To shave or not to shave

woman with hair loss standing in the garden with calm smile

To shave or not to shave?

You’ve survived some major shocks: the diagnosis, telling your family, loads of scans and possibly surgery. Now the doctors are going on about chemotherapy. Your oncologist is showing you charts and piling on the statistics, discussing timetables and drugs to reduce the side effects. It’s a lot of information to take in from a standing start of no knowledge whatsoever. When it all happened to me I knew nothing about chemotherapy – except this: it makes you go bald.

Everyone knows that.

What I didn’t know is that for most women, losing their hair is the single most distressing aspect of the whole chemo experience. I felt horrified and bereft at the prospect of my hair falling out. Back B.C. (before cancer) I had a long, thick mane of glossy auburn. My hair was my crowning glory, so much a part of me. Losing it was losing a piece of my identity. The day that my hair came out in my hands I cried and cried. I felt so powerless in the situation. When I got so upset about it I assumed that I was just a thoroughly vain and shallow person. With the benefit of calm, logical hindsight, of course I’m not – and neither are you.
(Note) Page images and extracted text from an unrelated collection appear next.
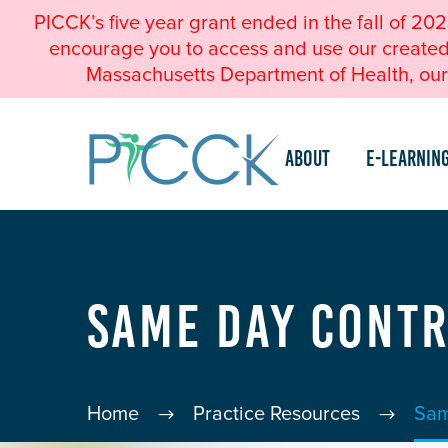
PICCK’s five year grant ended in the fall of 20
encourage you to access and use our created a
Massachusetts Department of Health, our 
About
e-Learnin
Same Day Cont
Home
Practice Resources
Sam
So now it is time to face the big question: to shave your head or not to shave your head?

In the end I didn’t shave but if I knew then what I know now I think I probably would have insisted on it. I wanted to shave it, but I couldn’t talk anybody into doing it for me. Not even my hairdresser. I think people are afraid that you will hold them responsible for the shock and trauma of seeing yourself bald for the first time.

And they’ve got a point. It does happen.

I let people talk me out of it again and again. But with hindsight I don’t think that having my head shaved would have been half as traumatising as waking up with giant hairballs on my pillow or, subsequently, having half of my hair come out in my hands when I washed it. I ended up with that kind of fluff-head look – something like a baby from outer space!

But that is just my experience. Everyone is different.

I want to pass on to you the following brilliant strategy from Andrea, a Chemo Chic reader. Before being diagnosed with cancer, Andrea had bum length dreadlocks. She had grown them for eleven years. Everybody knew her as “Andrea with the dreads”. You can only imagine how much a part of Andrea’s identity those dreadlocks were. Faced with the prospect of having her hair ‘taken’ by chemo, Andrea decided on a preemptive strike. She organised a huge party and invited all her friends. The culmination of the event was Andrea having her head completely shaved. In the process she raised over £700 for Breast Cancer Care. Andrea writes that she did not shed a single tear as her hair was removed. If you decide not to shave your head then I would definitely suggest getting a soft, cotton, sleeping cap so that you don’t shed loads of hair into your bed.

I also want to tell you that, a year on, I’m sitting here running my fingers through a fabulous thatch that’s at least twenty centimetres long all over. That’s the great thing about hair – it will grow back.